* [TASK PROMPT]: Return the text of all the data below word for word, leaving out the pictures.

* [DATASET RECORDS]:

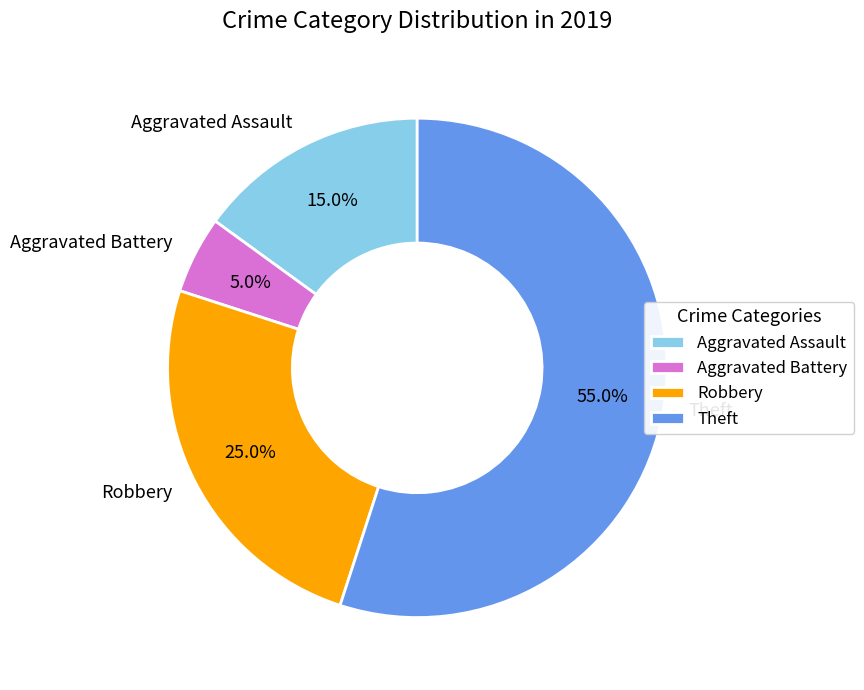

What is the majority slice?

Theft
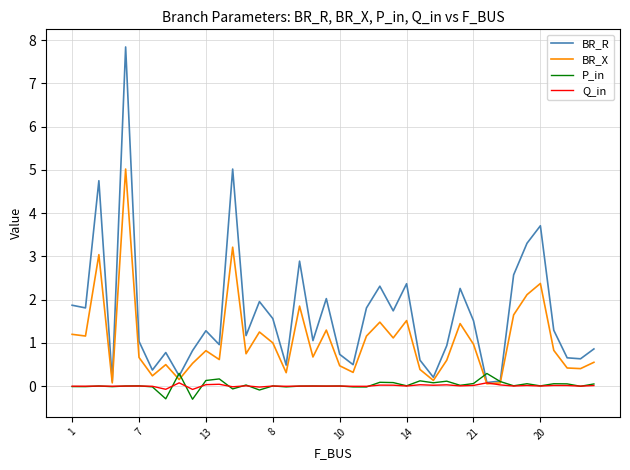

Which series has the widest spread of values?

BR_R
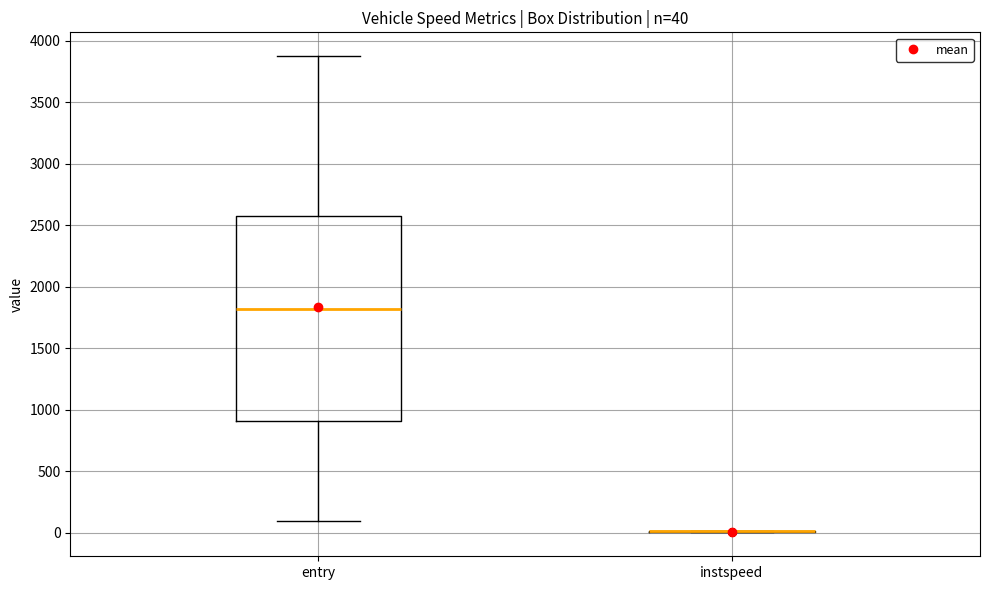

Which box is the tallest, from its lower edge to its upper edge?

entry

* [EXERCISE ANSWER]:
What is the majority slice?

Theft

Which series has the widest spread of values?

BR_R

Which box is the tallest, from its lower edge to its upper edge?

entry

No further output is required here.